> _Task_
If a line in the data contains "requests", copy it out.

[Study material Boundary: Start]

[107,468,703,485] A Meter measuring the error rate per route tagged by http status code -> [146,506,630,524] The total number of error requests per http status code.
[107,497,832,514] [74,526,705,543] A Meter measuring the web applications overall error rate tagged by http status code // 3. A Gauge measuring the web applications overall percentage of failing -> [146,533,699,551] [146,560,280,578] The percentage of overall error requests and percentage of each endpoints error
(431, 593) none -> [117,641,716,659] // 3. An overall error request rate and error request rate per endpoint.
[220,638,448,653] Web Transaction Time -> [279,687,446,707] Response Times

[Study material Boundary: End]
[Study material Boundary: Start]

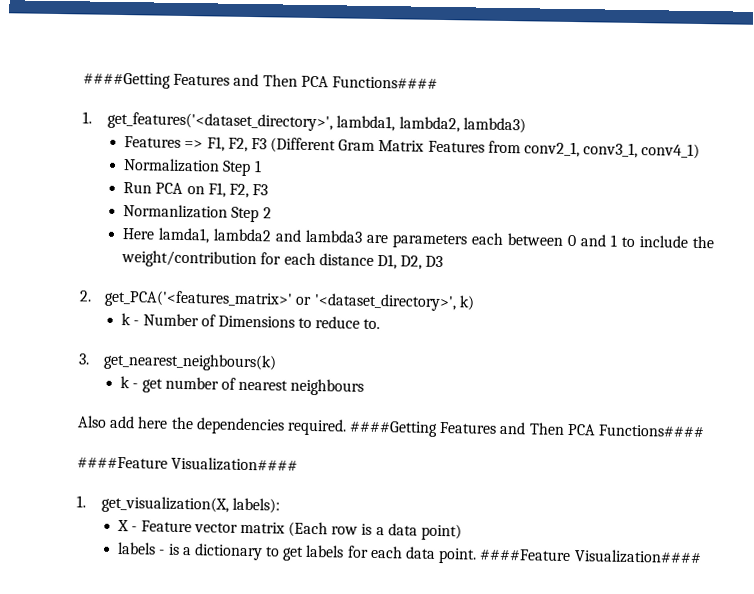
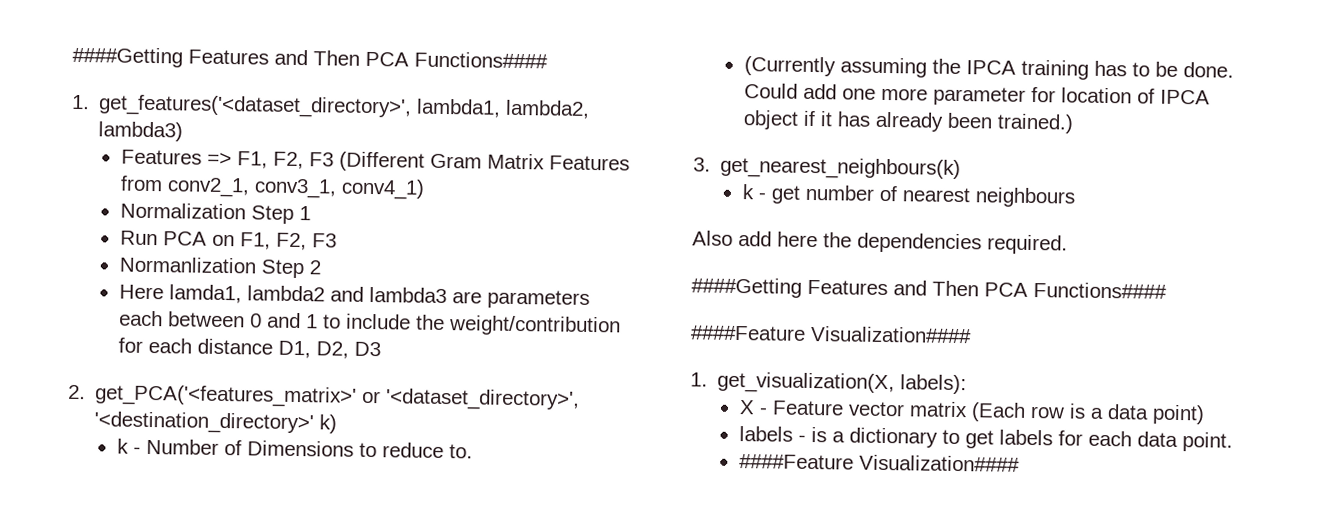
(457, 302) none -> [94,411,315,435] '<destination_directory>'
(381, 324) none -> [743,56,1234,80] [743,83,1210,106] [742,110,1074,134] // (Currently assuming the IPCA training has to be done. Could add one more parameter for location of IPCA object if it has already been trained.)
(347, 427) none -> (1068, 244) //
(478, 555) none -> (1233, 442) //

[Study material Boundary: End]

> _Written answer_
[107,468,703,485] A Meter measuring the error rate per route tagged by http status code -> [146,506,630,524] The total number of error requests per http status code.
[107,497,832,514] [74,526,705,543] A Meter measuring the web applications overall error rate tagged by http status code // 3. A Gauge measuring the web applications overall percentage of failing -> [146,533,699,551] [146,560,280,578] The percentage of overall error requests and percentage of each endpoints error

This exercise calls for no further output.